▶ 作業依頼 A
安藤百福氏についての文章に出てくる会社の名前を、すべて書き出してください。
▶ 作業依頼 B
安藤百福氏についての文章から、「安藤百福氏【画像は1957(昭和32)年】」から「チキンラーメン」が完成した。」までの部分を、一字も変えずに書き写してください。

▶ 出典文書
++++++

安藤百福氏【画像は1957(昭和32)年】
安藤百福(ももふく)氏は「日清食品」の創業者であり、インスタントラーメンの発明者として世界的にも知られている。1910(明治43)年、百福氏は日本統治下の台湾で生まれ、台北で莫大小(めりやす)を輸入する繊維商社「東洋莫大小」を経営して成功した。1933(昭和8)年、日本に移り「日東商会」の設立や、製塩事業を始めたり、「日清食品」の母体となる「中交総社」を設立したりと、次々と新規事業を起こし成功を収めた。
しかし、1957(昭和32)年、理事長を務めていた大阪の信用組合が破綻し、すべての財産を失うことになった。そこで、百福氏は池田市の自宅裏庭の小屋で、ひとりインスタントラーメンの開発に励んだ。自宅での孤独な試行錯誤の末、1958(昭和33)年、天ぷらの原理を応用した瞬間油熱乾燥法という技法により世界初のインスタントラーメン「チキンラーメン」が完成した。

++++++

[保存済み項目]
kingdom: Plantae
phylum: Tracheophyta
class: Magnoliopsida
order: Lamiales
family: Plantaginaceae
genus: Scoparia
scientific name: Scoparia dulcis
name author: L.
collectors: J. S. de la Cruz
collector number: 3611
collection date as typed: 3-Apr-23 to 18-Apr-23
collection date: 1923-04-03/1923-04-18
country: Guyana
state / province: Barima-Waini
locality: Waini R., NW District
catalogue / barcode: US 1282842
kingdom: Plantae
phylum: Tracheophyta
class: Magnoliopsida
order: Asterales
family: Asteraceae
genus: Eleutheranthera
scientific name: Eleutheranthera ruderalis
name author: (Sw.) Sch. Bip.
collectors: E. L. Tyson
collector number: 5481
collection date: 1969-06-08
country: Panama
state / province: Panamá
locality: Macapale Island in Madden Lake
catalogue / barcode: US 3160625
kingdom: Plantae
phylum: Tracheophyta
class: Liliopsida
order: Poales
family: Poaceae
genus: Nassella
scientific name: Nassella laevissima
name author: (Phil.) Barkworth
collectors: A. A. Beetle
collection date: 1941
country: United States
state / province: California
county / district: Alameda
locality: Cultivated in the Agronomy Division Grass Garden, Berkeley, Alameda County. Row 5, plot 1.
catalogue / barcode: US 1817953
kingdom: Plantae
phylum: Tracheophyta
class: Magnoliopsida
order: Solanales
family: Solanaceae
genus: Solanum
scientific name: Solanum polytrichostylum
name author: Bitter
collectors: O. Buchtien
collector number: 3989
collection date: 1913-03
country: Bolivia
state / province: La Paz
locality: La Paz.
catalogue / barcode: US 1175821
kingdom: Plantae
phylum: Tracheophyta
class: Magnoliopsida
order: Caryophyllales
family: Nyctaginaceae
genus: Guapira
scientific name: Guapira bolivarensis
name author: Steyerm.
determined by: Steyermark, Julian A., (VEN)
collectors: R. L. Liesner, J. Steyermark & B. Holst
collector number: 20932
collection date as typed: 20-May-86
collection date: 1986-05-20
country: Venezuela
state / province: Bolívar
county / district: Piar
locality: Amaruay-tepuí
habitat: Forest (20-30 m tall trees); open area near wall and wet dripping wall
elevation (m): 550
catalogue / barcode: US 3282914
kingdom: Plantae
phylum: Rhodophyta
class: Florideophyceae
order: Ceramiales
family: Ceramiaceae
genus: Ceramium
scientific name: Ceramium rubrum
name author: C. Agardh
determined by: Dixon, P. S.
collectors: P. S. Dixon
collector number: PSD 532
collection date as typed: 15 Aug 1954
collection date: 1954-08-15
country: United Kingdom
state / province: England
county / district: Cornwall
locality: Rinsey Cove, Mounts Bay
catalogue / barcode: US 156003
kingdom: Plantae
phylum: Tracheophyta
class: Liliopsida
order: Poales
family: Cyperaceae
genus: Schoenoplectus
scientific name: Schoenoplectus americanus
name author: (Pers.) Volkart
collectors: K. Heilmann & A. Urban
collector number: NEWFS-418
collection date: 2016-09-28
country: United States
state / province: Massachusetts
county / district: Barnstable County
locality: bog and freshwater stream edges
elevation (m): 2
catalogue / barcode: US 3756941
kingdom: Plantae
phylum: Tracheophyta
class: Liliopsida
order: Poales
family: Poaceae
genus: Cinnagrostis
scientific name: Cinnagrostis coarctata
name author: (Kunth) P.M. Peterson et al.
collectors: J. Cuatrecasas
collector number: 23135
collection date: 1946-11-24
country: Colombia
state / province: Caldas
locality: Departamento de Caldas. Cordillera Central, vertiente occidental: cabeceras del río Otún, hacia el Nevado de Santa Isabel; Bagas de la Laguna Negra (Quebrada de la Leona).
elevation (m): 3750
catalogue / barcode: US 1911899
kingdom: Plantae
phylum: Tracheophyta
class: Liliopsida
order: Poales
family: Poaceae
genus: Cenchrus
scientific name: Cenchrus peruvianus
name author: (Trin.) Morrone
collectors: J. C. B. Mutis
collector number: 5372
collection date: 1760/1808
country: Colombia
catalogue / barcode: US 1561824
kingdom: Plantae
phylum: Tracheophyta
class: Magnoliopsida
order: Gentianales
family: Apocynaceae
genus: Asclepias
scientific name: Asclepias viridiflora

++++++

▶ 回答文 A
日清食品、東洋莫大小、日東商会、中交総社

▶ 回答文 B
安藤百福氏【画像は1957(昭和32)年】
安藤百福(ももふく)氏は「日清食品」の創業者であり、インスタントラーメンの発明者として世界的にも知られている。1910(明治43)年、百福氏は日本統治下の台湾で生まれ、台北で莫大小(めりやす)を輸入する繊維商社「東洋莫大小」を経営して成功した。1933(昭和8)年、日本に移り「日東商会」の設立や、製塩事業を始めたり、「日清食品」の母体となる「中交総社」を設立したりと、次々と新規事業を起こし成功を収めた。
しかし、1957(昭和32)年、理事長を務めていた大阪の信用組合が破綻し、すべての財産を失うことになった。そこで、百福氏は池田市の自宅裏庭の小屋で、ひとりインスタントラーメンの開発に励んだ。自宅での孤独な試行錯誤の末、1958(昭和33)年、天ぷらの原理を応用した瞬間油熱乾燥法という技法により世界初のインスタントラーメン「チキンラーメン」が完成した。